Travail de sensibilisation
Pédagogue dans l’âme, Sarah Heiligtag est déterminée à faire de son domaine une ferme végane de démonstration, reproductible par d’autres agriculteurs. «Je veux montrer qu’il est possible de vivre de la terre sans exploiter l’animal, sans tirer profit de sa présence. Même si celle-ci n’est pas pour autant à exclure! Hommes et bêtes peuvent collaborer!» Ses arguments font mouche auprès d’une frange grandissante de paysans alémaniques qui franchissent le cap de l’agriculture végane (lire l’encadré).

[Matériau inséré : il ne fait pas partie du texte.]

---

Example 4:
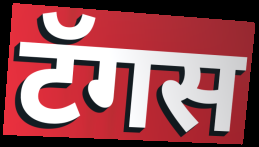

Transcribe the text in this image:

टॅगस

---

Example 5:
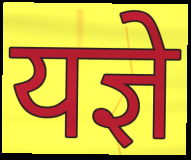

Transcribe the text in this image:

यज्ञे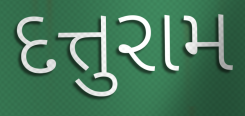
દત્તુરામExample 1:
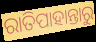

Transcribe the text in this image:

ରାତିପାହାନ୍ତାରୁ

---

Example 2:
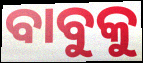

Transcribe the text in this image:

ବାବୁକୁ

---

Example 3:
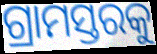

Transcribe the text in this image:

ଗ୍ରାମସ୍ତରକୁ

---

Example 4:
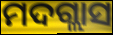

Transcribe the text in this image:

ମଦଗ୍ଲାସ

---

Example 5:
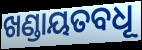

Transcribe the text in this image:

ଖଣ୍ଡାୟତବଧୂ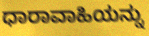
ಧಾರಾವಾಹಿಯನ್ನುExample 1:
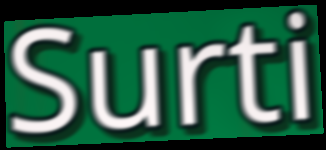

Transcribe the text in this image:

Surti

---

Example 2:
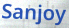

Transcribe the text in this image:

Sanjoy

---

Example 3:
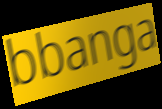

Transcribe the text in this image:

bbanga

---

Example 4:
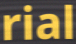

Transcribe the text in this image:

rial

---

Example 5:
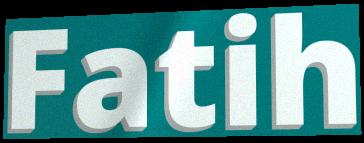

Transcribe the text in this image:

Fatih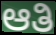
ಆತಿ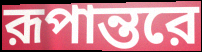
রূপান্তরে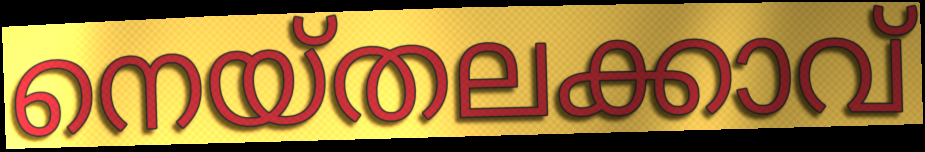
നെയ്തലക്കാവ്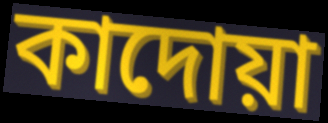
কাদোয়া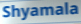
ShyamalaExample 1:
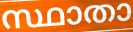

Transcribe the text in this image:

സ്ഥാതാ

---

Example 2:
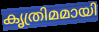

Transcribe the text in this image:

കൃത്രിമമായി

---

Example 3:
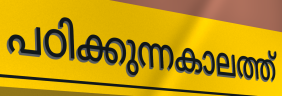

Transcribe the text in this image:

പഠിക്കുന്നകാലത്ത്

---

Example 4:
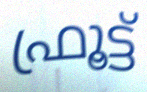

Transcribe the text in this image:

ഫ്രൂട്ട്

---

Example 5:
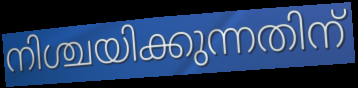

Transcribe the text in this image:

നിശ്ചയിക്കുന്നതിന്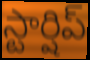
స్టార్షిప్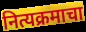
नित्यक्रमाचाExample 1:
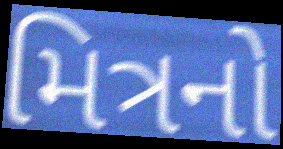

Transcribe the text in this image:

મિત્રનો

En parallèle de son activité de consultante, la Zurichoise accueille chaque semaine plusieurs classes d’écoliers et groupes d’enfants pour qui elle a conçu des visites didactiques. «Le spécisme, c’est comme le racisme. On acquiert la capacité à ne pas discriminer l’autre dès le plus jeune âge, affirme l’éthicienne. On est au début de ce processus de transformation, de changement de paradigme quant à notre rapport à l’animal. D’où l’importance de montrer, d’expliciter. Si on veut que les consommateurs de demain modifient leur comportement alimentaire, il faut qu’ils soient
mis en contact avec des bêtes, pour les sensibiliser.»

Faire des compromis
L’argumentaire de Sarah Heiligtag est parfaitement rodé. «Produire du lait d’avoine est bien plus pertinent d’un point de vue climatique que du lait de vache, affirme-t-elle sans ambages. Sans compter que pour nourrir nos bêtes en Suisse, on importe de l’aliment de pays qu’on prive de surfaces agricoles nécessaires pour assurer leur propre autoapprovisionnement. Non seulement la production de protéines animales est polluante, mais elle est également source d’injustice alimentaire.»

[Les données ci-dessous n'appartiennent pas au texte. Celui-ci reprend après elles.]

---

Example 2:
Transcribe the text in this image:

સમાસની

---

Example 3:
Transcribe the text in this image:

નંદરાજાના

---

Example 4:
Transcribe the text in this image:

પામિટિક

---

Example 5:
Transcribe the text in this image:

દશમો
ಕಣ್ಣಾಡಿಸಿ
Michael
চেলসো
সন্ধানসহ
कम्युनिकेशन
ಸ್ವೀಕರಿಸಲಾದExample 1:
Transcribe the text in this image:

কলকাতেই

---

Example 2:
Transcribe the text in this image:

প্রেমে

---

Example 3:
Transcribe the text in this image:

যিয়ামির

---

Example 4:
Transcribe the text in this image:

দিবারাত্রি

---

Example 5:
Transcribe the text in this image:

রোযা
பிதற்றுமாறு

Se positionnant clairement en faveur de la libération des bêtes, elle questionne cependant les pratiques des animalistes, bien qu’elle soit proche des militants défendant cette cause. «Le changement appelle nécessairement la radicalité et l’activisme et les alternatives, tout en s’accordant à notre civilisation et faisant des compromis», reconnaît-elle avant de conclure par une citation de Léon Tolstoï: «Tant qu’il y aura des abattoirs, il y aura des champs de bataille.»

Texte(s): Claire Berbain
Photo(s): Claire Berbain

En chiffres

  • 7 hectares de surface agricole utile.
  • 80 abonnements de légumes par semaine.
  • 120 animaux y vivent; des bêtes qui étaient destinées à l’abattoir ou détenues dans des conditions indignes.
  • 6 à 8 employés et stagiaires venant parfois de l’étranger.

+ d’infos www.hof-narr.ch

De l’aide pour franchir le cap

Sarah Heiligtag a lancé une véritable tendance en Suisse alémanique. Désormais, plus de 120 exploitants la suivent dans sa transition vers l’agriculture végane. Elle a ainsi fondé le projet «TransFARMation», qui vise à accompagner les paysans dans leur démarche de renoncement à la production animale tout en poursuivant celle de nourriture. Elle propose ainsi un coaching à la fois économique, éthique et psychologique. «J’aide les agriculteurs à affiner leur vision, à trouver des partenaires et des financements, voire à mettre en place une nouvelle filière, énumère Sarah Heiligtag. Je leur apporte aussi du soutien quand ils doivent affronter le regard des autres, l’incompréhension des collègues ou l’hostilité de l’environnement familial.» La Zurichoise confie avoir régulièrement affaire à des producteurs de lait, confrontés à la difficulté de séparer les mères des veaux. «Ils passent parfois aux allaitantes, avant de lâcher définitivement l’élevage bovin au profit de la production de protéines végétales. Certains abandonnent complètement la détention animale, d’autres gardent des bêtes dans le cadre d’une coexistence pacifique et d’un sanctuaire, par exemple.»